▸ DATA
****************

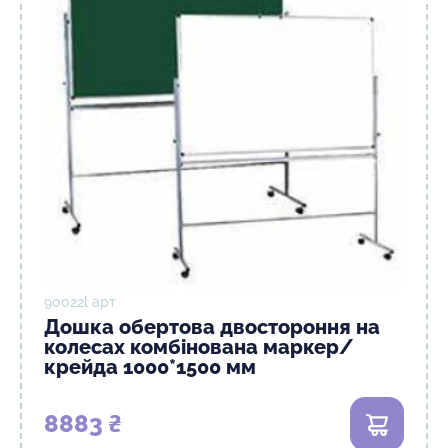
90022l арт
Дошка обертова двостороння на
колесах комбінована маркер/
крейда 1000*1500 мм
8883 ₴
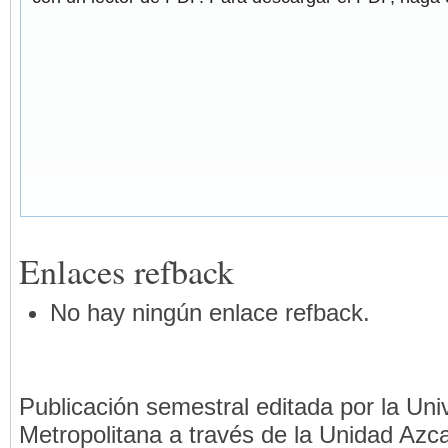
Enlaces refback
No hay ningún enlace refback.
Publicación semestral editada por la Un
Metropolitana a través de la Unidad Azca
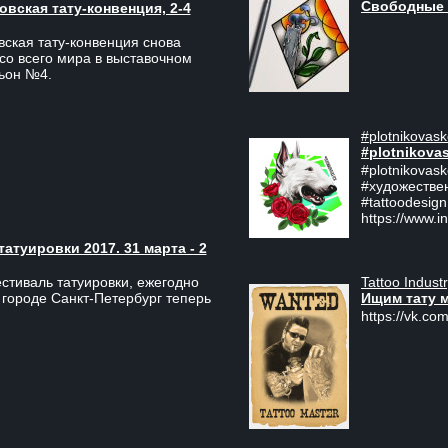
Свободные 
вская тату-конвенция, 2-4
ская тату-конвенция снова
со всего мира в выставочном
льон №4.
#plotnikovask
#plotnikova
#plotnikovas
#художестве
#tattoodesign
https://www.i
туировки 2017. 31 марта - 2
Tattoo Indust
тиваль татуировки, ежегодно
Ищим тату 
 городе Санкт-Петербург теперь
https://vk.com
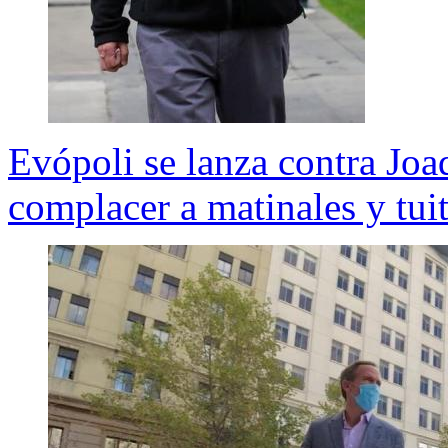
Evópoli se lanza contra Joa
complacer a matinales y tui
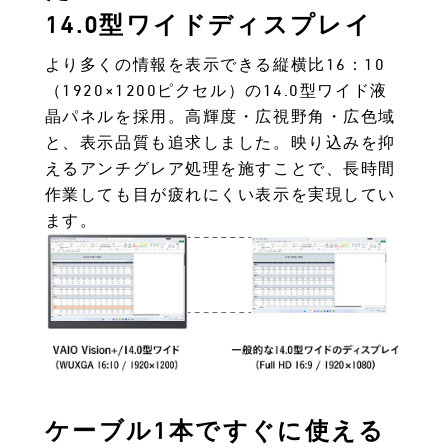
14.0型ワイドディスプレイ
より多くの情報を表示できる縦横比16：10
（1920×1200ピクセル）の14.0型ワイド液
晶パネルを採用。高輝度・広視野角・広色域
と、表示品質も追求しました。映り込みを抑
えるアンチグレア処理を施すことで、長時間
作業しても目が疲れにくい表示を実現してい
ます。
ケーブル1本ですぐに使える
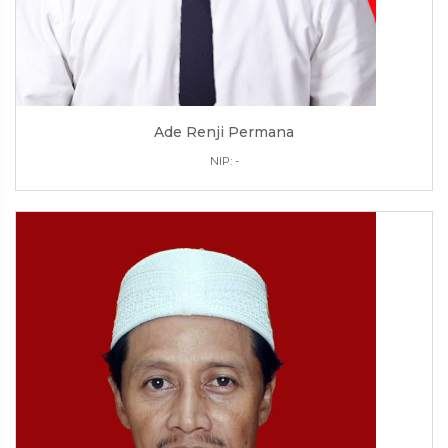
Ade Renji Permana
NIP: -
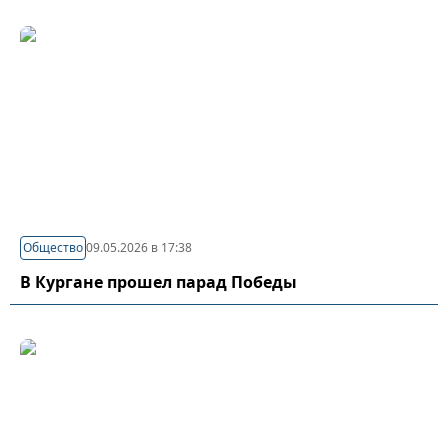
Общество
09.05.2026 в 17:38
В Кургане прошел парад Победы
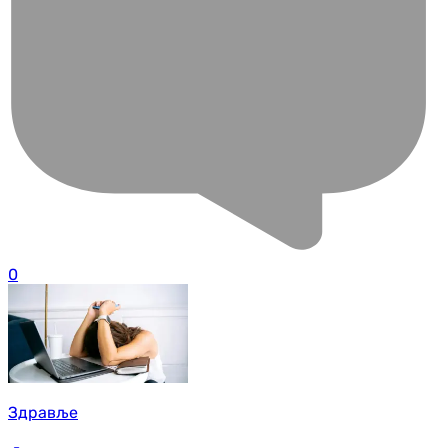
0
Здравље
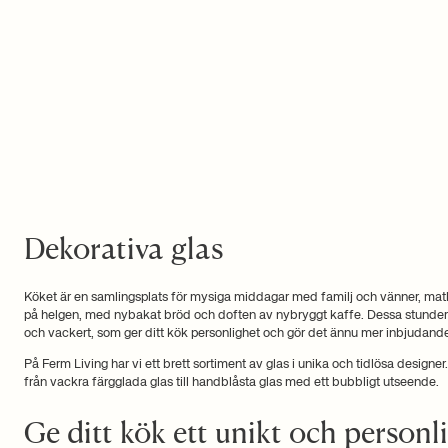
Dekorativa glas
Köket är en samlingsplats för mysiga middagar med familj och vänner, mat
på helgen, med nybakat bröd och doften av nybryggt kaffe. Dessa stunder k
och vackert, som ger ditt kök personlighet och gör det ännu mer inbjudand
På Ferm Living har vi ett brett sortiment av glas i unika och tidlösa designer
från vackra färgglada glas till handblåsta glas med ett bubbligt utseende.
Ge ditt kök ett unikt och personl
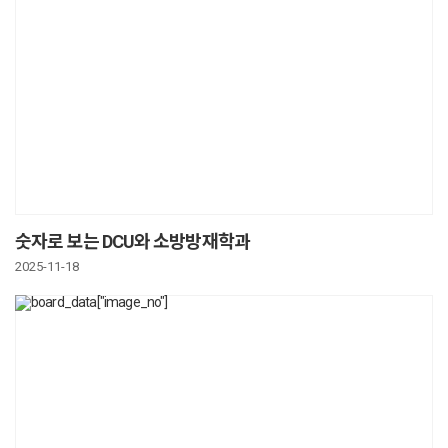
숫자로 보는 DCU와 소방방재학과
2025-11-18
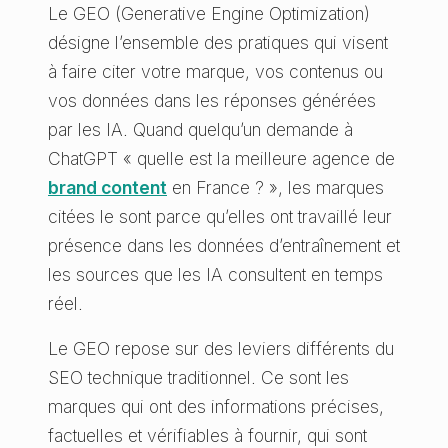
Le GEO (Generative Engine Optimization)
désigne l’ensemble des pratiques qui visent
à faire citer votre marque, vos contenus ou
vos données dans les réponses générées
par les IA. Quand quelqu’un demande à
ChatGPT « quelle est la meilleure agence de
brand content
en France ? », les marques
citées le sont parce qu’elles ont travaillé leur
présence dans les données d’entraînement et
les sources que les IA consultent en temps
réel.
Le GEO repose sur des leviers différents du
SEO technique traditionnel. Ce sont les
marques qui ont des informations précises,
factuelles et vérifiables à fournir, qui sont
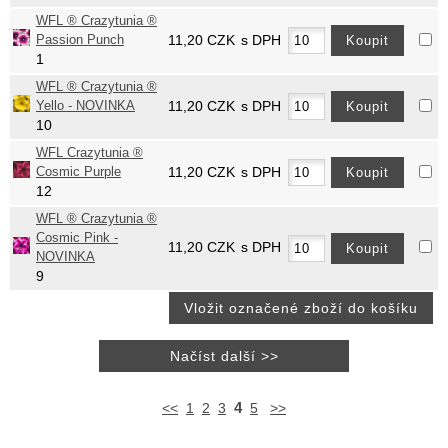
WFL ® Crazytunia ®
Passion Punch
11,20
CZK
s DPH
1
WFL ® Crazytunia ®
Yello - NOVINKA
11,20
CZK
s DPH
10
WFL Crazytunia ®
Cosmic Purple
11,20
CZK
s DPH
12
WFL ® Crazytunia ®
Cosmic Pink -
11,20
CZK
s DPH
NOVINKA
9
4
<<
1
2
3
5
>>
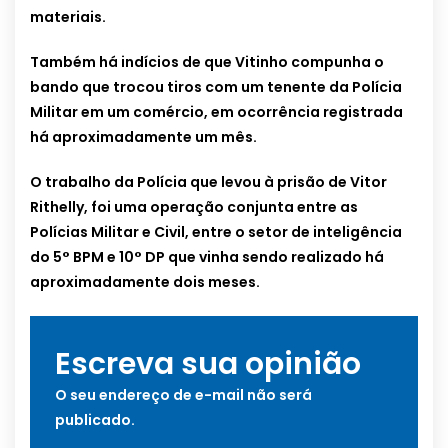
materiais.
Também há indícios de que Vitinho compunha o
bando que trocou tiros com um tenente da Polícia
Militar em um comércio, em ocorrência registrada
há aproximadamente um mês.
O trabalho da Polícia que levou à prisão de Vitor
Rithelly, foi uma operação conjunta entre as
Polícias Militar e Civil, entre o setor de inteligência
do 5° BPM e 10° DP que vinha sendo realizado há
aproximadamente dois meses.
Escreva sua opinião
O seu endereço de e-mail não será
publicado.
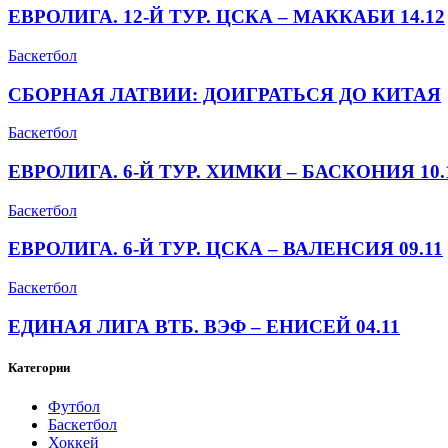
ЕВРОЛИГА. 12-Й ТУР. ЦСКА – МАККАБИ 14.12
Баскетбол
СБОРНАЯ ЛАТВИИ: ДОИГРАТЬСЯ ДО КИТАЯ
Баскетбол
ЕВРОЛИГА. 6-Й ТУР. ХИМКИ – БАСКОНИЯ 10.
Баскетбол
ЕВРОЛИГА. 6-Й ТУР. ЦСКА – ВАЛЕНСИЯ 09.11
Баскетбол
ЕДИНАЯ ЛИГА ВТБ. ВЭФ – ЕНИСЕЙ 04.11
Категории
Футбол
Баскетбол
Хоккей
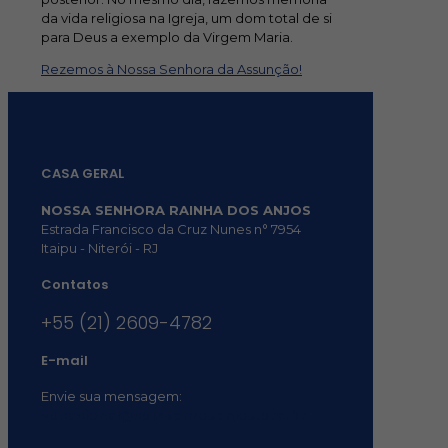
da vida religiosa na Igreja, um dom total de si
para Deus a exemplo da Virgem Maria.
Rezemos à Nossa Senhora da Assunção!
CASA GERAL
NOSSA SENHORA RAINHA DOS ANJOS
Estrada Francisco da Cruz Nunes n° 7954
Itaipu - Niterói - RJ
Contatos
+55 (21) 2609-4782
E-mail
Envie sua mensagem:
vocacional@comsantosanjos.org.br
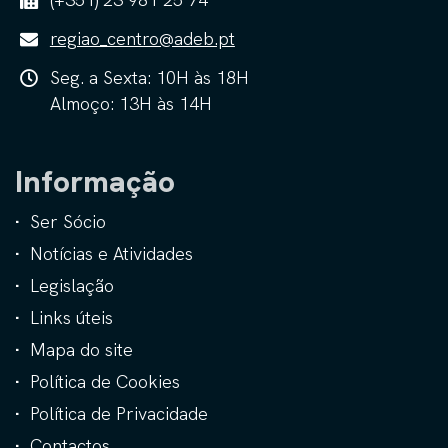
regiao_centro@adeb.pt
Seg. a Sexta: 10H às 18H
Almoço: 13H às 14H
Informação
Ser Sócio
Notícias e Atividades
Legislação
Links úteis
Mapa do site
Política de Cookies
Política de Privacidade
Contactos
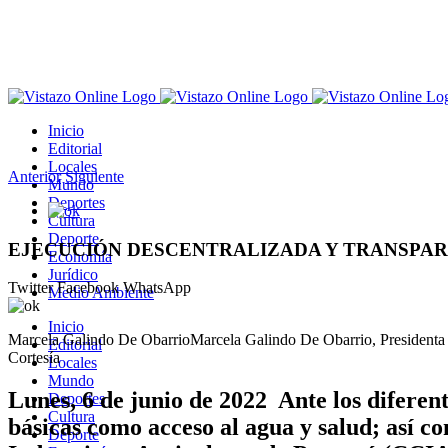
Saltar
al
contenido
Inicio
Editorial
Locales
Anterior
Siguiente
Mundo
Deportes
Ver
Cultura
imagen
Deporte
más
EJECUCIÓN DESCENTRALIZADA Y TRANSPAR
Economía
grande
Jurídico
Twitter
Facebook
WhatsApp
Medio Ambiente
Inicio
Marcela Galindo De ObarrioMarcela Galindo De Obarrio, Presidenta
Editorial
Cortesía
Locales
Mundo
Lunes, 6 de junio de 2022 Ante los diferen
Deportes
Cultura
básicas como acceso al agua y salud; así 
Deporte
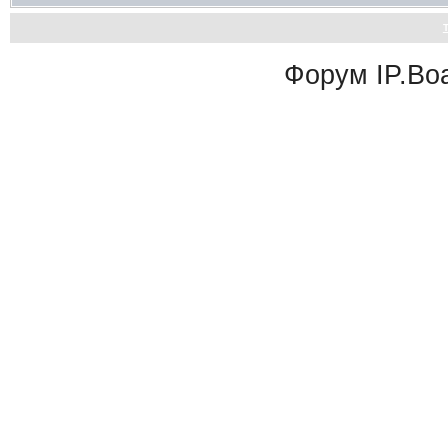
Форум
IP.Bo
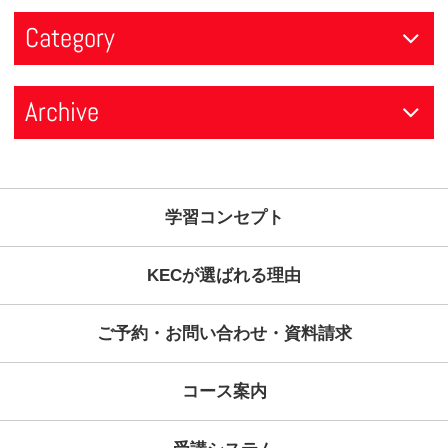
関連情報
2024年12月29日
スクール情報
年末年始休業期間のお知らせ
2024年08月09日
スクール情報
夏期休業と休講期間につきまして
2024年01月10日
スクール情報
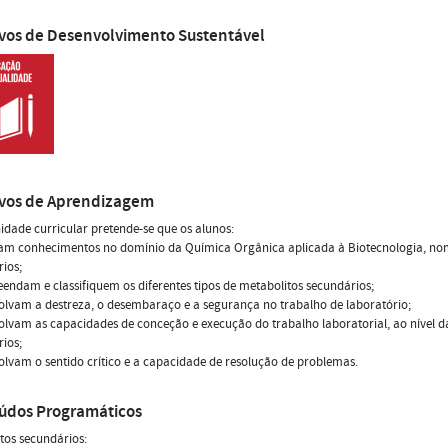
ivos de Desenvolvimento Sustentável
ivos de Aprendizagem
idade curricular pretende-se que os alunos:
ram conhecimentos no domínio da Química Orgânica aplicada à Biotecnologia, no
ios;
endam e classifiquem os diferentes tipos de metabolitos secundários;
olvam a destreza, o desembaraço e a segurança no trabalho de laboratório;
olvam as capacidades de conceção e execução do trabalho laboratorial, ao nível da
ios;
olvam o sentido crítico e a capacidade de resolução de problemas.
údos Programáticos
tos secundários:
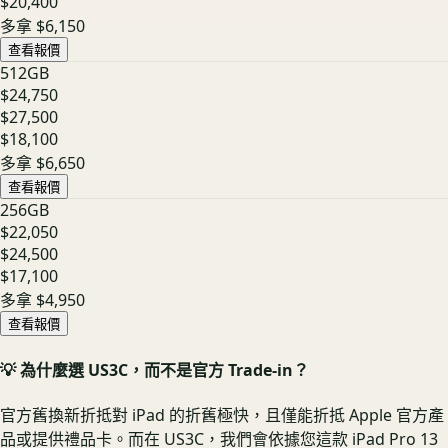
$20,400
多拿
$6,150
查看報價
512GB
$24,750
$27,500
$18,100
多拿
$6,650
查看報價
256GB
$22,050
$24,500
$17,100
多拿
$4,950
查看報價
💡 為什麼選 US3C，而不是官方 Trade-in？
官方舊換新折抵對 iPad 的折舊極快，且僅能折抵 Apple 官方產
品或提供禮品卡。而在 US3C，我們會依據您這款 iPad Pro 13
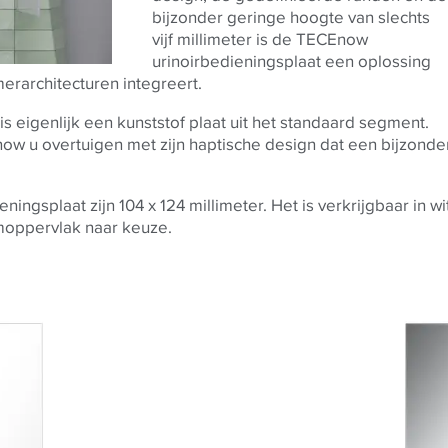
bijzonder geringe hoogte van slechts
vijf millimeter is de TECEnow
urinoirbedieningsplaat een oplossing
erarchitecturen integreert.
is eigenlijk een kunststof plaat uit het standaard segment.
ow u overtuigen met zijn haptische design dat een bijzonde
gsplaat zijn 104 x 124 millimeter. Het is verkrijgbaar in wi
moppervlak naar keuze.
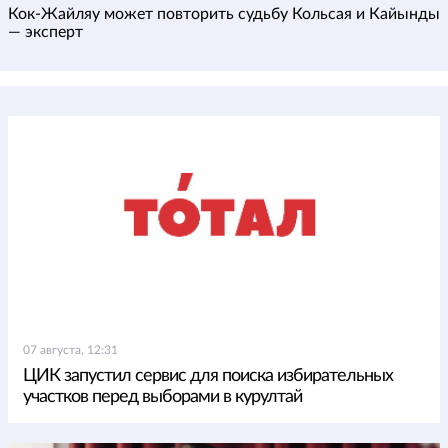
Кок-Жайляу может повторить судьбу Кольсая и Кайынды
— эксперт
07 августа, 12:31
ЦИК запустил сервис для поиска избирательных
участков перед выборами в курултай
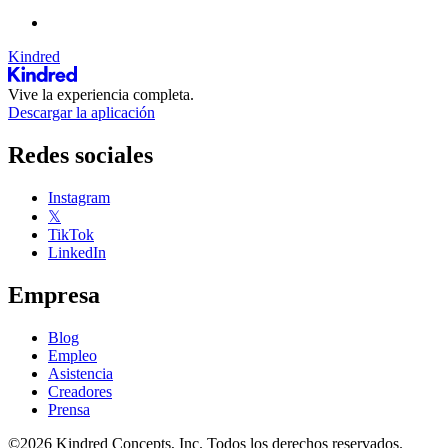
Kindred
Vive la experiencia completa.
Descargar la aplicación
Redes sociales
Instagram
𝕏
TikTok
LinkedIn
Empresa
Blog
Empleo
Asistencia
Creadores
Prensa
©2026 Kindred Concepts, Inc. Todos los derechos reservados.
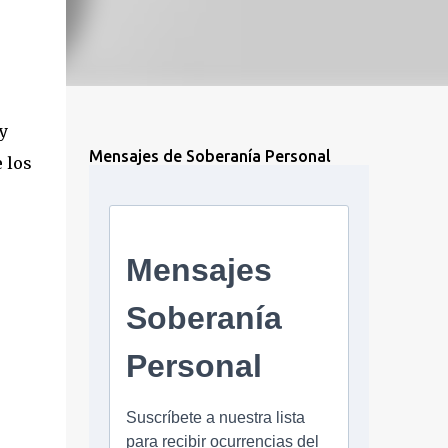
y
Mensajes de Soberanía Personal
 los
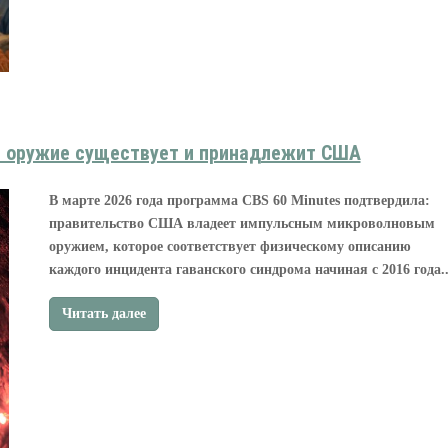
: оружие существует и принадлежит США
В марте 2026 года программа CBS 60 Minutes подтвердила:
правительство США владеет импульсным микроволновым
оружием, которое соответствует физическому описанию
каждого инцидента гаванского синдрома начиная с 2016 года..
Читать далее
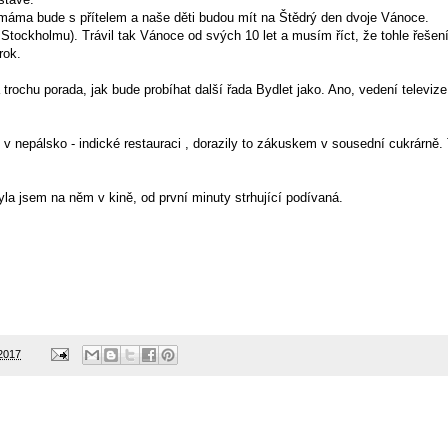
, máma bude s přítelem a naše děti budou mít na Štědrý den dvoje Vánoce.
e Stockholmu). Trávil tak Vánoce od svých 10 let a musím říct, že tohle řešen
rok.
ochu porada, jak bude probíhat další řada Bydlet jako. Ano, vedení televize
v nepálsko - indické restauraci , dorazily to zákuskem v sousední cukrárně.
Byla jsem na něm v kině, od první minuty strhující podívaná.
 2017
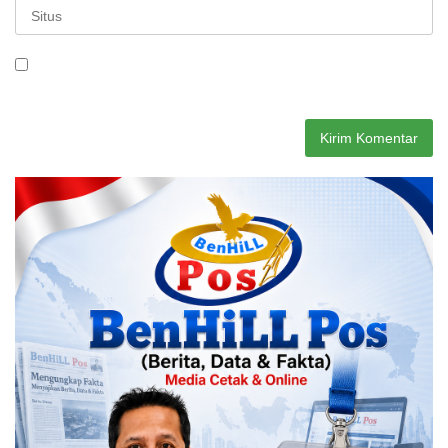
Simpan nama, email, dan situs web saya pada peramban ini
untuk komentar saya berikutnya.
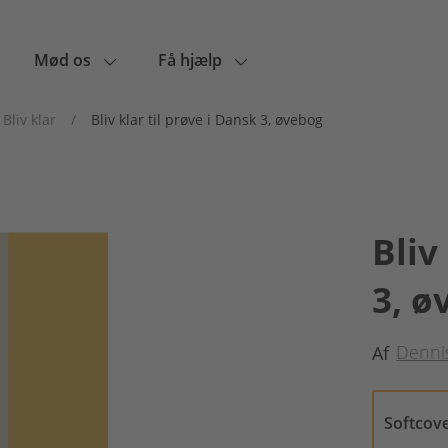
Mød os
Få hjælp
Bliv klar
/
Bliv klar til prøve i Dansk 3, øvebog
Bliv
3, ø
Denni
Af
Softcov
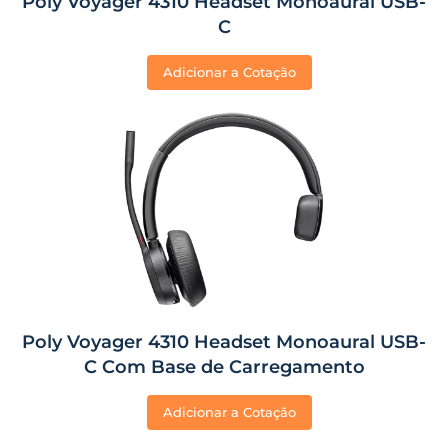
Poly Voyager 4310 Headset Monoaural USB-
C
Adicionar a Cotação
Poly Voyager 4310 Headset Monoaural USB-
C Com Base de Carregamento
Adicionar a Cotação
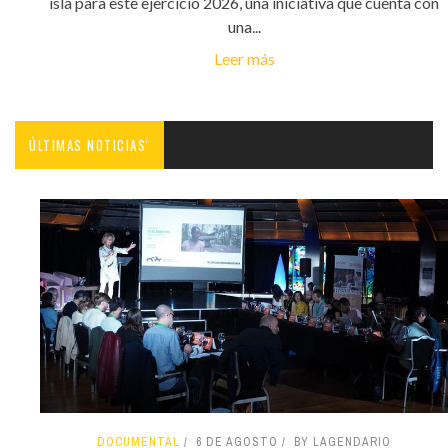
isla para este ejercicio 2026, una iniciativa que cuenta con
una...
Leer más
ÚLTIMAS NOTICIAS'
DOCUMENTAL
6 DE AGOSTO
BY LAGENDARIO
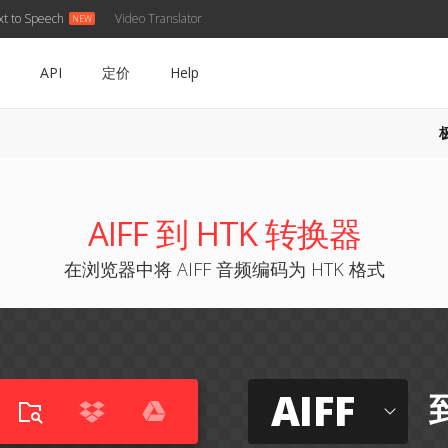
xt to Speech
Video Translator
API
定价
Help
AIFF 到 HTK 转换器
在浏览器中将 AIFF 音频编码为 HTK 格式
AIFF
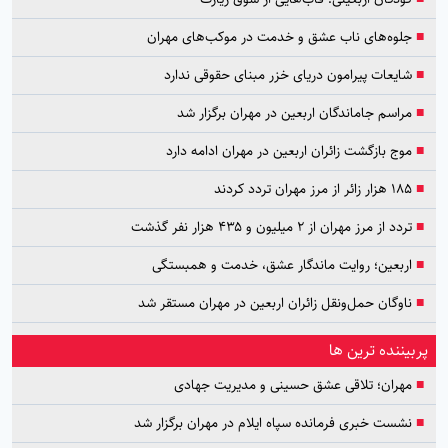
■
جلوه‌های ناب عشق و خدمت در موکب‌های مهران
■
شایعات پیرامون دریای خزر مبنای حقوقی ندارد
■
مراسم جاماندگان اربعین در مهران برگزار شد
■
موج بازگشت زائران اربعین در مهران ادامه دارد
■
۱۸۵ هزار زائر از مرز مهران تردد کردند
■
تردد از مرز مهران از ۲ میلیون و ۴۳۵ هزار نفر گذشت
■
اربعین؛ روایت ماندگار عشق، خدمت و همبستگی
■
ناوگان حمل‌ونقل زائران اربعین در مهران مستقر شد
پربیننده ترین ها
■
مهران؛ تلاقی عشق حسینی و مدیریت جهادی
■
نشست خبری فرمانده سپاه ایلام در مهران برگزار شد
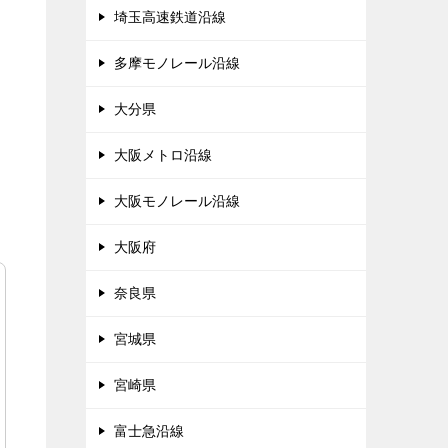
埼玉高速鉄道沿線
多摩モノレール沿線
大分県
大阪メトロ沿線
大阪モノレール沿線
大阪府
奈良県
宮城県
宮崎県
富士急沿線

****************

▸ PROBLEM STATEMENT
Copy out the lines of the records from the line with "ivos de Desenvolvimento Sustentável" up to and including the line with "Читать далее", without the picture lines.

▸ EXPECTED ANSWER
ivos de Desenvolvimento Sustentável
ivos de Aprendizagem
idade curricular pretende-se que os alunos:
ram conhecimentos no domínio da Química Orgânica aplicada à Biotecnologia, no
ios;
endam e classifiquem os diferentes tipos de metabolitos secundários;
olvam a destreza, o desembaraço e a segurança no trabalho de laboratório;
olvam as capacidades de conceção e execução do trabalho laboratorial, ao nível da
ios;
olvam o sentido crítico e a capacidade de resolução de problemas.
údos Programáticos
tos secundários:
$20,400
多拿
$6,150
查看報價
512GB
$24,750
$27,500
$18,100
多拿
$6,650
查看報價
256GB
$22,050
$24,500
$17,100
多拿
$4,950
查看報價
💡 為什麼選 US3C，而不是官方 Trade-in？
官方舊換新折抵對 iPad 的折舊極快，且僅能折抵 Apple 官方產
品或提供禮品卡。而在 US3C，我們會依據您這款 iPad Pro 13
bijzonder geringe hoogte van slechts
vijf millimeter is de TECEnow
urinoirbedieningsplaat een oplossing
erarchitecturen integreert.
is eigenlijk een kunststof plaat uit het standaard segment.
ow u overtuigen met zijn haptische design dat een bijzonde
gsplaat zijn 104 x 124 millimeter. Het is verkrijgbaar in wi
moppervlak naar keuze.
Кок-Жайляу может повторить судьбу Кольсая и Кайынды
— эксперт
07 августа, 12:31
ЦИК запустил сервис для поиска избирательных
участков перед выборами в курултай
Kindred
Vive la experiencia completa.
Descargar la aplicación
Redes sociales
Instagram
𝕏
TikTok
LinkedIn
Empresa
Blog
Empleo
Asistencia
Creadores
Prensa
©2026 Kindred Concepts, Inc. Todos los derechos reservados.
y
Mensajes de Soberanía Personal
 los
: оружие существует и принадлежит США
В марте 2026 года программа CBS 60 Minutes подтвердила:
правительство США владеет импульсным микроволновым
оружием, которое соответствует физическому описанию
каждого инцидента гаванского синдрома начиная с 2016 года..
Читать далее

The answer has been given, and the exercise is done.